▶ _The task_:
Start at the line in the entries below that contains "Entenda como", stop at the line that contains "nos fornecem informações", and output exactly the lines in that span, both ends included.

▶ _Study material_:
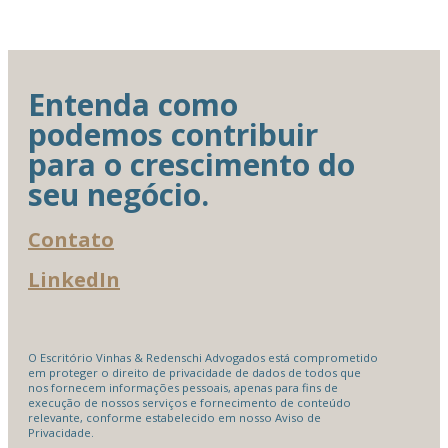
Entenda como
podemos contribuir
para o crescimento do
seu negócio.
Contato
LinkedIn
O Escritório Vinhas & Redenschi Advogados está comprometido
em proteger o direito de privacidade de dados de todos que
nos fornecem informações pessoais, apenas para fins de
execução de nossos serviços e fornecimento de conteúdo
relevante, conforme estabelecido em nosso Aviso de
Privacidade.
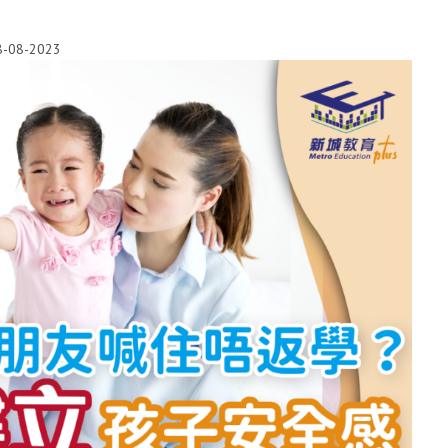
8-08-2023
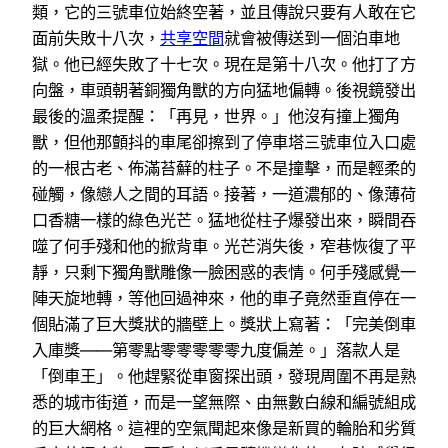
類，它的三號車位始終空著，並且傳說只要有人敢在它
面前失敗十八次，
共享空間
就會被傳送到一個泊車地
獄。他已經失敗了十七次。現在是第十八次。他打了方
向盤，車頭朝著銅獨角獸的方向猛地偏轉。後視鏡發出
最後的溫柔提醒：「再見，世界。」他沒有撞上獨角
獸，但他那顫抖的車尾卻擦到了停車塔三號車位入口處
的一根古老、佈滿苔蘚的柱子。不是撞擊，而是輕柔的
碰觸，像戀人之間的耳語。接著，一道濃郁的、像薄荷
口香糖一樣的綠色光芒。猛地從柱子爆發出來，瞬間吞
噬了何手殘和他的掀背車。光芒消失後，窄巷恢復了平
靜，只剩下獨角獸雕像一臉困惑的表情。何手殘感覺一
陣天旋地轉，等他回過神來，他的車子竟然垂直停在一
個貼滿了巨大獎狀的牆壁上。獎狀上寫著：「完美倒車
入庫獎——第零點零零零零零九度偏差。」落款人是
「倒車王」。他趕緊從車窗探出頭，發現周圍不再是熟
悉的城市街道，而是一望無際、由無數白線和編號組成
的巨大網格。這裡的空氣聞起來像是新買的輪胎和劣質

...

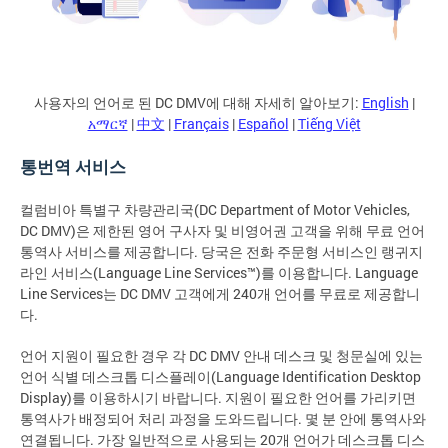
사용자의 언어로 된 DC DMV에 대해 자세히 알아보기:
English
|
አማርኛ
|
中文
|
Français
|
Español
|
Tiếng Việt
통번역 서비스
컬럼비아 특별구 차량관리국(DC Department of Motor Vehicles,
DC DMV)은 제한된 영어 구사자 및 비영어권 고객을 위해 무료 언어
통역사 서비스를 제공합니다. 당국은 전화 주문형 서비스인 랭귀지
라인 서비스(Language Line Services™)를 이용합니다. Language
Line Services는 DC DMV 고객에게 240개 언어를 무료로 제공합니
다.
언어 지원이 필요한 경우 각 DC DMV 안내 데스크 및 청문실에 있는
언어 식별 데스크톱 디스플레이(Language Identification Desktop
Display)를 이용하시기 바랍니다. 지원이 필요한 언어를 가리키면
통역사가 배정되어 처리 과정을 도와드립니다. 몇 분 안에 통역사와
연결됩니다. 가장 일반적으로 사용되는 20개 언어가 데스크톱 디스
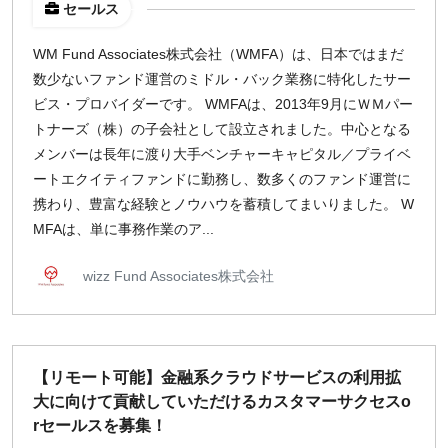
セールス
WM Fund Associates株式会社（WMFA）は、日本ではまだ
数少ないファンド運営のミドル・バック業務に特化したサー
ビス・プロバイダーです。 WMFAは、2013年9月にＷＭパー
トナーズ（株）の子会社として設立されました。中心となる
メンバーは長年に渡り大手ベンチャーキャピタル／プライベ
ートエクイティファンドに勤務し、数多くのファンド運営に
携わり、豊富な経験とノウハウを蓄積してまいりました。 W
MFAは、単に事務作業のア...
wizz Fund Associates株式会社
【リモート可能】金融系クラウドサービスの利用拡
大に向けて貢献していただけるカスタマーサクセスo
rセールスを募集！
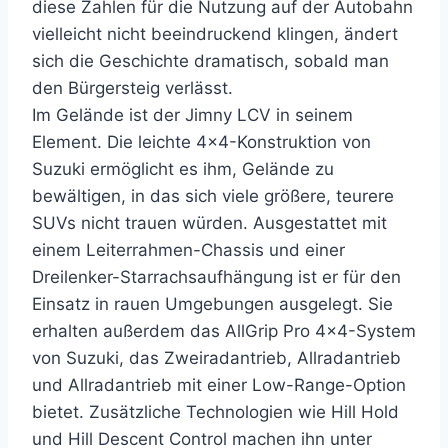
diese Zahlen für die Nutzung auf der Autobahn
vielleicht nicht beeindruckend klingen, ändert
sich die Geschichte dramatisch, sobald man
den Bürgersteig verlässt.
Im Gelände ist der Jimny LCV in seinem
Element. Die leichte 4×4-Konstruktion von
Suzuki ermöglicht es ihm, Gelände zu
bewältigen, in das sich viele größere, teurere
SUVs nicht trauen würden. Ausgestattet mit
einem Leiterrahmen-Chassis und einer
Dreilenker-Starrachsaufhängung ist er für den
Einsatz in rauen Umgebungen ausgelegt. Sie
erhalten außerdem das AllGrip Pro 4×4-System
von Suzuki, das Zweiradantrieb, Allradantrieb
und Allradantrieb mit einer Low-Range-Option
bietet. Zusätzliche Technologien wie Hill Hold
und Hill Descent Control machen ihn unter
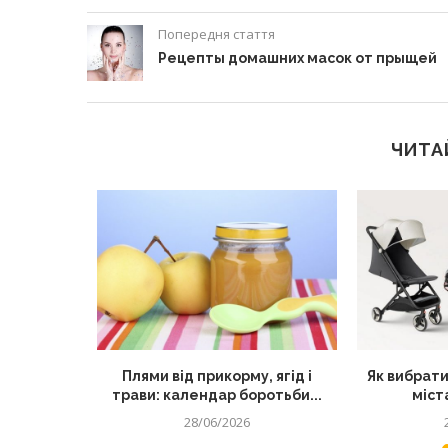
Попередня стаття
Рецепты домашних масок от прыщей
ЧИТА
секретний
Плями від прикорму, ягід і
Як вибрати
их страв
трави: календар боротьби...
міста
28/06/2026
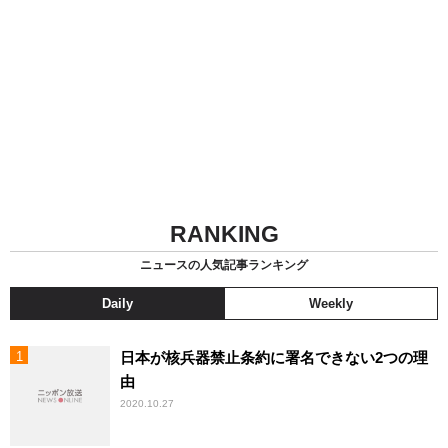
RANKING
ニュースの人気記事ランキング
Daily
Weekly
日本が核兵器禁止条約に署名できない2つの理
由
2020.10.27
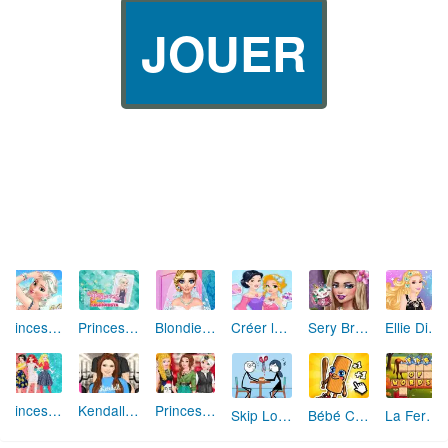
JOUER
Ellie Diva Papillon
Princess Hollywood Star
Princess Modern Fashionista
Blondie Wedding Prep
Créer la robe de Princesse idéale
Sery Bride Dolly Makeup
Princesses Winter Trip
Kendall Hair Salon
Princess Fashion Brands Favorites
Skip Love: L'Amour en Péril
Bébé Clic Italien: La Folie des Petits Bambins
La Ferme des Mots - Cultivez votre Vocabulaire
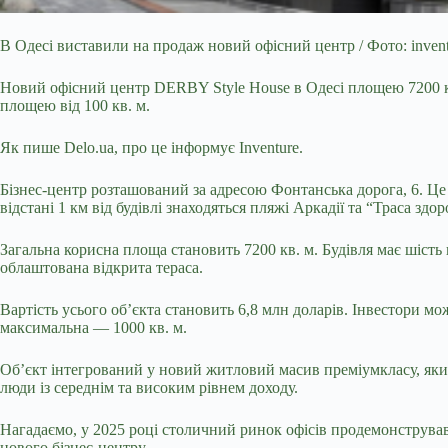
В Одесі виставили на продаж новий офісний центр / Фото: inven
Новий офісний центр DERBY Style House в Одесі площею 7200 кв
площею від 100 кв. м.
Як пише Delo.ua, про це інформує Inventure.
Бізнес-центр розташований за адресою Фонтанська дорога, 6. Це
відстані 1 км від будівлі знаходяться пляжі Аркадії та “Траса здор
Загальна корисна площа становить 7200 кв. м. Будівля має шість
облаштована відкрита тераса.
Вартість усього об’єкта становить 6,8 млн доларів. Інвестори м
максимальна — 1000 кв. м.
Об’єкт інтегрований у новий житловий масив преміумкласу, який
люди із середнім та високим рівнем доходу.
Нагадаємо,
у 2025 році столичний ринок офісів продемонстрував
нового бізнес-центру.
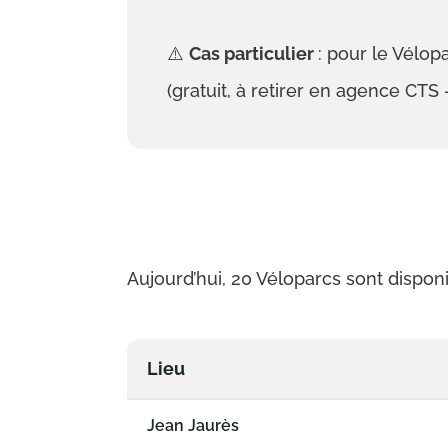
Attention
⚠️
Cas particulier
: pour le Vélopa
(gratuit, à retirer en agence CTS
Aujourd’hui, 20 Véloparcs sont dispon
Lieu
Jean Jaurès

▶ _Reply_:
Entenda como
podemos contribuir
para o crescimento do
seu negócio.
Contato
LinkedIn
O Escritório Vinhas & Redenschi Advogados está comprometido
em proteger o direito de privacidade de dados de todos que
nos fornecem informações pessoais, apenas para fins de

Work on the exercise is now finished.